Again survivorship bias. Much data from that era has been transferred to other media. It's trivial to search on the internet to find software even older than yours and to copy it trivially. I can easily find software that perfectly replicates computers I used in the early 1980s. Yes some was lost but that's no different from paper. And once it is available online it is comparatively trivial to make innumerable perfect copies. Good luck doing that with paper.
Paper is hugely useful and I'm not arguing for or against it. I just think your arguments in favor of it are flawed. There are good arguments for continued use of paper books but you aren't using those arguments.
Not only that, but do you realize how few books are actually available as eBooks? Sure, most titles being published today are, but I seldom read new books.
So because you don't read ebooks they don't exist? Despite you admitting that they do? Despite the fact that it's unusual anymore for books to not be electronically available?
Had this conversation on a plane, once.
Wow, one conversation! That's proof if I ever saw it.
I walked into a library a couple years back and it had no fucking books. Fine... but the surreal shithole should either be replaced by a webportal or at least serve beverages and call it a "Public Internet Cafe." But "library??" Crazy, ignorant fucks.
I got a good chuckle how you proudly proclaim your ignorance of what libraries are and what they do. As if they should somehow be forced to conform to your preconceived and uninformed idea that they are merely repositories of paper books.
The only thing you did this AM was fist your own asshole
Please tell me that I can still pick up stuff for the coven at Ray's Occult Bookstore! If he shuts the doors, I just don't know what I would do.
Despite a fancy phrase (survivorship bias) everything you said is still bullshit hand-waving...
A "fancy phrase" that you apparently are incapable of understanding. If a "fancy phrase" scares you then maybe go somewhere with a dumber crowd more your speed.
You can't 'explain away' or handwave the FACT that books will outlast all the format-shifting.
SOME books might. MOST books will not. I suggest you study the difference. Using the few books to survive hundreds of years as evidence that books as a whole are profoundly durable is a dumb argument. It takes fairly heroic efforts or incredible luck to keep paper in readable condition for hundreds of years. Most of it decomposes long before then.
The fact that some things can be emulated doesn't mean they will be or that it will be done well. It also utterly fails to address the role of DRM.
DRM does not affect most digital content in any way. And had you bothered to actually read you would have noticed I explicitly said that regardless of format (books or digital) some of the content is going to get lost in the sands of time.
Oh and just like homeboy, I have *many* books from the 1800's and turn of the century. They are in fine shape and perfectly readable. So.... bullshit flag thrown.
You have a FEW books from the 1800s (assuming you aren't lying). Far more books from that era are residing in landfills. You have the fortunate few that survived.

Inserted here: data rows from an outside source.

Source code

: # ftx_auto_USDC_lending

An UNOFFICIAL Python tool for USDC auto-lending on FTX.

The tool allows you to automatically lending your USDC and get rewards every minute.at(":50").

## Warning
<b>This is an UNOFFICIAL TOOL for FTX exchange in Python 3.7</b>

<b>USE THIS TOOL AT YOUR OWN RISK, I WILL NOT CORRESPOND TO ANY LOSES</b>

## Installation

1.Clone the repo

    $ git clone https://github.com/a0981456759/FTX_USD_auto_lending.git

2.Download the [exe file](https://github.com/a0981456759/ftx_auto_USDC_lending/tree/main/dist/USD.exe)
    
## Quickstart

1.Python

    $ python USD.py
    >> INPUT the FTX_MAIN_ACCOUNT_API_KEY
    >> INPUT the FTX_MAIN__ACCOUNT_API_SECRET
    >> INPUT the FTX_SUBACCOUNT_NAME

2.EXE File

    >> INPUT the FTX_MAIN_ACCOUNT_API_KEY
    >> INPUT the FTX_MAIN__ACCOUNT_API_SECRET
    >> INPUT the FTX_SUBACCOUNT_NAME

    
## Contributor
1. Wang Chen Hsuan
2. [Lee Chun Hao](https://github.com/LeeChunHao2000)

That does not constitute proof of the durability of books as a general proposition or that it is superior to digital data.
As usual, Star Trek chimed in with this lib fantasy:
https://en.wikipedia.org/wiki/11:59_(Star_Trek:_Voyager)
East Lyme Connecticut has a huge used book store that takes up several buildings. My husband likes to take my son there. They have used kids books for $1.00 and paperbacks for $1.00. Its great because they even have areas in each of the bookstores with toys for the little kids to play with at the store.